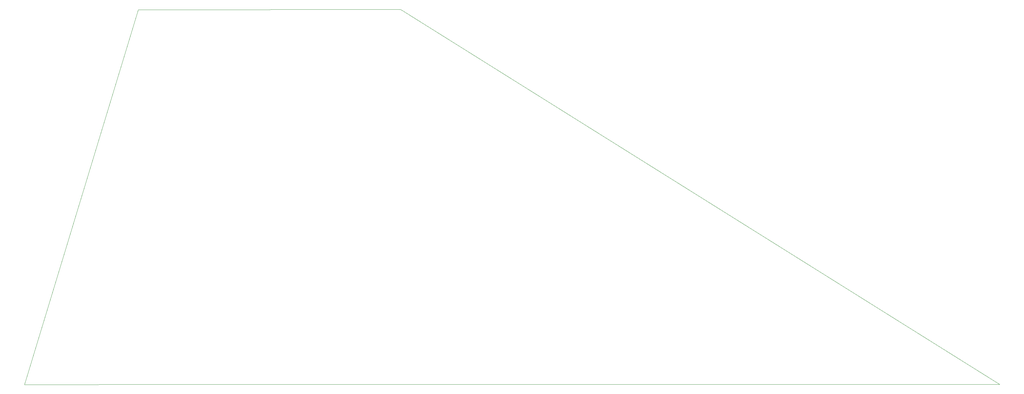
<source format=gbr>
%TF.GenerationSoftware,KiCad,Pcbnew,9.0.2*%
%TF.CreationDate,2025-09-07T15:39:01-04:00*%
%TF.ProjectId,SGTC_Center,53475443-5f43-4656-9e74-65722e6b6963,rev?*%
%TF.SameCoordinates,Original*%
%TF.FileFunction,Profile,NP*%
%FSLAX46Y46*%
G04 Gerber Fmt 4.6, Leading zero omitted, Abs format (unit mm)*
G04 Created by KiCad (PCBNEW 9.0.2) date 2025-09-07 15:39:01*
%MOMM*%
%LPD*%
G01*
G04 APERTURE LIST*
%TA.AperFunction,Profile*%
%ADD10C,0.050000*%
%TD*%
G04 APERTURE END LIST*
D10*
X47501291Y-38552191D02*
X118500000Y-38477088D01*
X280750000Y-140084924D02*
X118495168Y-38477088D01*
X16700000Y-140102088D02*
X47501291Y-38552191D01*
X56557060Y-140084924D02*
X16700000Y-140102088D01*
X56557060Y-140084924D02*
X280750000Y-140084924D01*
M02*

</source>
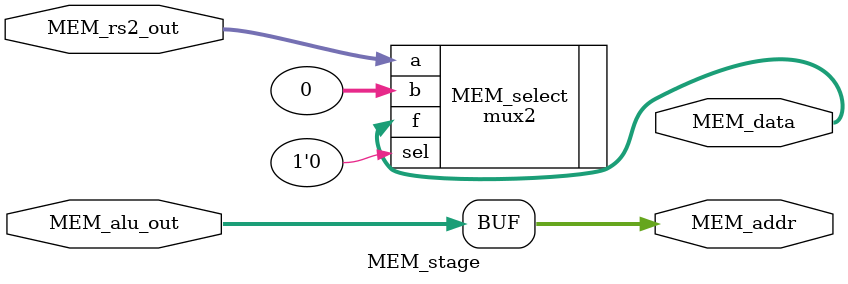
<source format=sv>
module MEM_stage
(
	input [31:0] MEM_rs2_out,
	input [31:0] MEM_alu_out,
	output [31:0] MEM_addr,
	output [31:0] MEM_data

);	

assign MEM_addr = MEM_alu_out;

mux2 #(.width(32)) MEM_select
(
		.a(MEM_rs2_out),
		.b(32'b0),
		.sel(1'b0),
		.f(MEM_data)
);

endmodule: MEM_stage
</source>
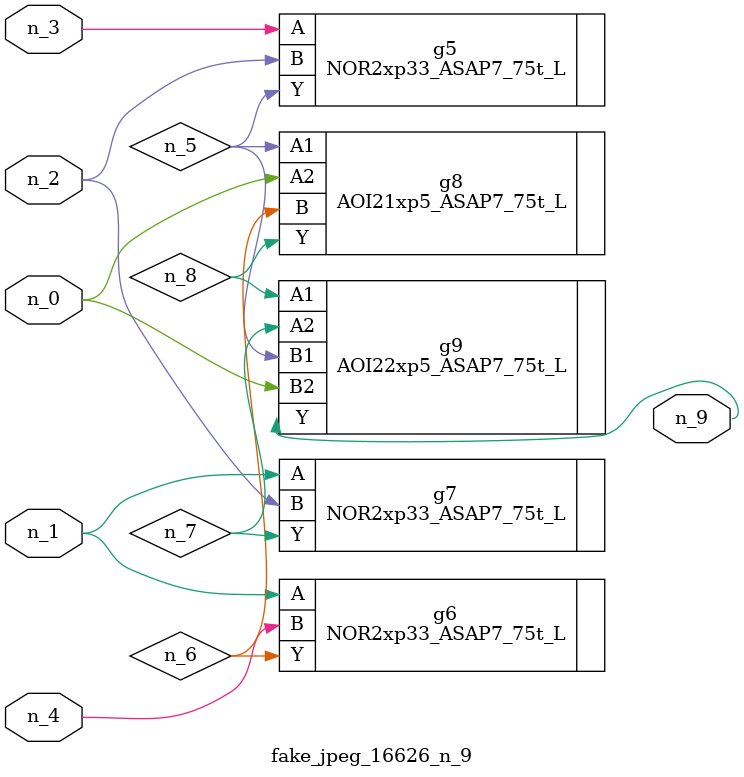
<source format=v>
module fake_jpeg_16626_n_9 (n_3, n_2, n_1, n_0, n_4, n_9);

input n_3;
input n_2;
input n_1;
input n_0;
input n_4;

output n_9;

wire n_8;
wire n_6;
wire n_5;
wire n_7;

NOR2xp33_ASAP7_75t_L g5 ( 
.A(n_3),
.B(n_2),
.Y(n_5)
);

NOR2xp33_ASAP7_75t_L g6 ( 
.A(n_1),
.B(n_4),
.Y(n_6)
);

NOR2xp33_ASAP7_75t_L g7 ( 
.A(n_1),
.B(n_2),
.Y(n_7)
);

AOI21xp5_ASAP7_75t_L g8 ( 
.A1(n_5),
.A2(n_0),
.B(n_6),
.Y(n_8)
);

AOI22xp5_ASAP7_75t_L g9 ( 
.A1(n_8),
.A2(n_7),
.B1(n_5),
.B2(n_0),
.Y(n_9)
);


endmodule
</source>
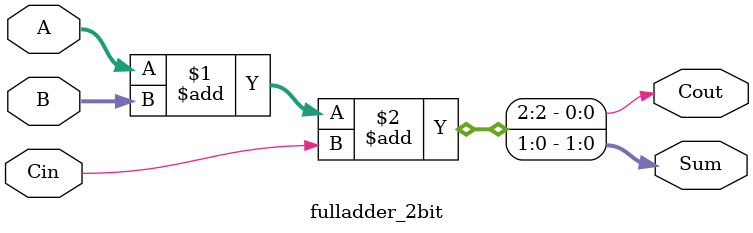
<source format=v>
`timescale 1ns / 1ps

module fulladder_2bit (
    input  wire [1:0] A,
    input  wire [1:0] B,
    input  wire       Cin,
    output wire [1:0] Sum,
    output wire       Cout
);
  assign {Cout, Sum} = A + B + Cin;
endmodule

</source>
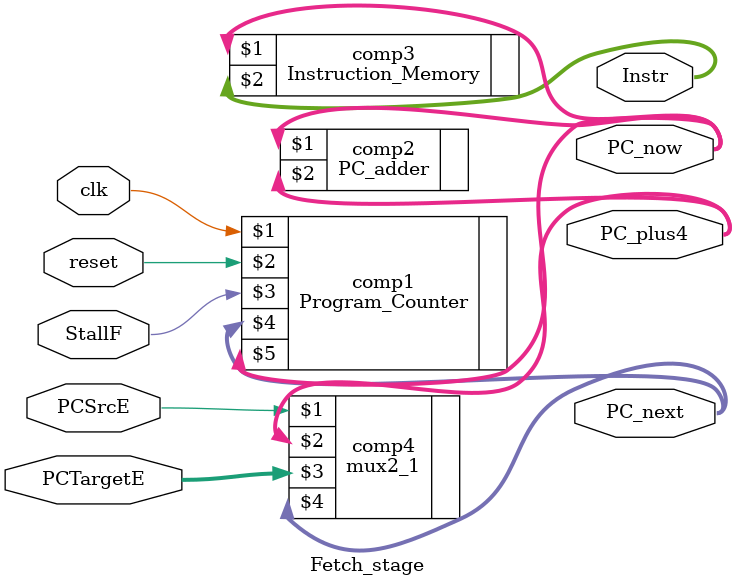
<source format=v>
module Fetch_stage (//input 
                    input clk,
                    input reset,
                    input StallF,
                    input [31:0] PCTargetE,
                    input PCSrcE,
                    //output
                    output [31:0]PC_next,
                    output [31:0] Instr,
                    output [31:0] PC_now,
                    output [31:0] PC_plus4);
                    
    // wire [31:0]PC_next;
    
    Program_Counter     comp1 (clk, reset , StallF ,PC_next, PC_now);
    PC_adder            comp2 (PC_now,PC_plus4);
    Instruction_Memory  comp3 (PC_now,Instr);
    mux2_1              comp4 (PCSrcE,PC_plus4,PCTargetE,PC_next);
endmodule
</source>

++++++++++

» PROBLEM STATEMENT
Would you give the records again exactly, dropping the pictures?

» TASK RESULT
<source format=gbr>
%TF.GenerationSoftware,KiCad,Pcbnew,9.0.2*%
%TF.CreationDate,2025-09-07T15:39:01-04:00*%
%TF.ProjectId,SGTC_Center,53475443-5f43-4656-9e74-65722e6b6963,rev?*%
%TF.SameCoordinates,Original*%
%TF.FileFunction,Profile,NP*%
%FSLAX46Y46*%
G04 Gerber Fmt 4.6, Leading zero omitted, Abs format (unit mm)*
G04 Created by KiCad (PCBNEW 9.0.2) date 2025-09-07 15:39:01*
%MOMM*%
%LPD*%
G01*
G04 APERTURE LIST*
%TA.AperFunction,Profile*%
%ADD10C,0.050000*%
%TD*%
G04 APERTURE END LIST*
D10*
X47501291Y-38552191D02*
X118500000Y-38477088D01*
X280750000Y-140084924D02*
X118495168Y-38477088D01*
X16700000Y-140102088D02*
X47501291Y-38552191D01*
X56557060Y-140084924D02*
X16700000Y-140102088D01*
X56557060Y-140084924D02*
X280750000Y-140084924D01*
M02*

</source>
<source format=sv>
module MEM_stage
(
	input [31:0] MEM_rs2_out,
	input [31:0] MEM_alu_out,
	output [31:0] MEM_addr,
	output [31:0] MEM_data

);	

assign MEM_addr = MEM_alu_out;

mux2 #(.width(32)) MEM_select
(
		.a(MEM_rs2_out),
		.b(32'b0),
		.sel(1'b0),
		.f(MEM_data)
);

endmodule: MEM_stage
</source>
<source format=v>
module fake_jpeg_16626_n_9 (n_3, n_2, n_1, n_0, n_4, n_9);

input n_3;
input n_2;
input n_1;
input n_0;
input n_4;

output n_9;

wire n_8;
wire n_6;
wire n_5;
wire n_7;

NOR2xp33_ASAP7_75t_L g5 ( 
.A(n_3),
.B(n_2),
.Y(n_5)
);

NOR2xp33_ASAP7_75t_L g6 ( 
.A(n_1),
.B(n_4),
.Y(n_6)
);

NOR2xp33_ASAP7_75t_L g7 ( 
.A(n_1),
.B(n_2),
.Y(n_7)
);

AOI21xp5_ASAP7_75t_L g8 ( 
.A1(n_5),
.A2(n_0),
.B(n_6),
.Y(n_8)
);

AOI22xp5_ASAP7_75t_L g9 ( 
.A1(n_8),
.A2(n_7),
.B1(n_5),
.B2(n_0),
.Y(n_9)
);


endmodule
</source>
<source format=v>
`timescale 1ns / 1ps

module fulladder_2bit (
    input  wire [1:0] A,
    input  wire [1:0] B,
    input  wire       Cin,
    output wire [1:0] Sum,
    output wire       Cout
);
  assign {Cout, Sum} = A + B + Cin;
endmodule

</source>
<source format=v>
module Fetch_stage (//input 
                    input clk,
                    input reset,
                    input StallF,
                    input [31:0] PCTargetE,
                    input PCSrcE,
                    //output
                    output [31:0]PC_next,
                    output [31:0] Instr,
                    output [31:0] PC_now,
                    output [31:0] PC_plus4);
                    
    // wire [31:0]PC_next;
    
    Program_Counter     comp1 (clk, reset , StallF ,PC_next, PC_now);
    PC_adder            comp2 (PC_now,PC_plus4);
    Instruction_Memory  comp3 (PC_now,Instr);
    mux2_1              comp4 (PCSrcE,PC_plus4,PCTargetE,PC_next);
endmodule
</source>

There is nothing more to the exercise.